## Petunjuk Pengerjaan
Jawab pertanyaan berikut berdasarkan teks tentang rumah adat:
(a) Bagaimana kondisi rumah adat yang pernah dilihat langsung oleh penulis, dan apa status rumah itu?
(b) Selain fokus pada fisik, tiga hal apa yang diharapkan penulis dari pemerintah?
(c) Di beranda rumah apa penulis teringat pernah duduk pada sore hari?

## Teks yang Disediakan
:::

Beberapa tempat belum punya anggaran cukup buat renovasi. Ada yang bangunannya udah hampir roboh. Saya pernah lihat langsung, rumah adat yang tiangnya keropos dan bocor berat. Ironisnya, rumah itu statusnya cagar budaya.

Harapan saya sih, pemerintah nggak cuma fokus pada fisik, tapi juga program edukasi budaya, masukin kurikulum lokal, dan kasih insentif buat warga yang jaga rumah adat. Dan jangan lupa libatkan komunitas kreatif lokal—yang biasanya punya cara unik buat ngenalin budaya ke anak muda.

Ini Bukan Sekadar Rumah, Ini Identitas Kita

Selama saya nulis ini, saya keinget momen duduk di beranda rumah Selaso Jatuh Kembar, sore hari, sambil dengerin suara burung dan angin lewat celah dinding kayu. Tenang, damai, dan bikin saya mikir: rumah ini bukan cuma bangunan, tapi tempat jiwa Melayu berteduh.

:::

## Data Terkumpul
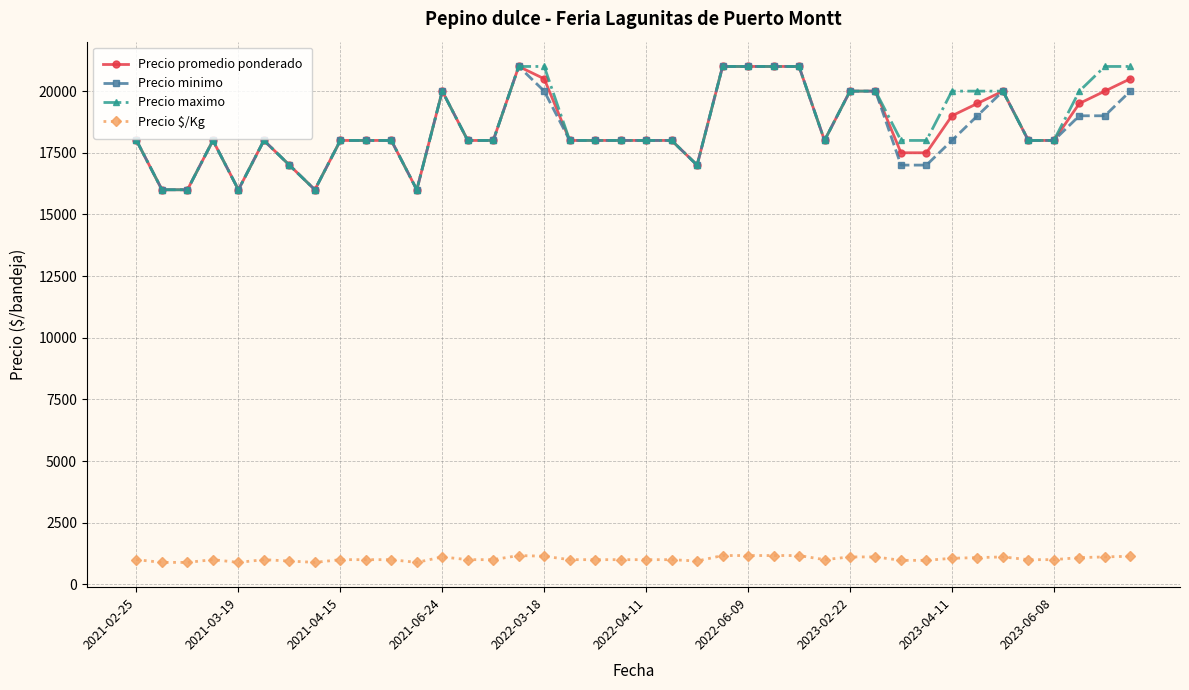

What is the value of the Precio maximo point at the 16th from the left?

21000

:::

## Kotak Jawaban
(a) Tiangnya keropos dan bocor berat; statusnya cagar budaya.
(b) Program edukasi budaya, memasukkan kurikulum lokal, dan memberi insentif bagi warga yang menjaga rumah adat.
(c) Rumah Selaso Jatuh Kembar.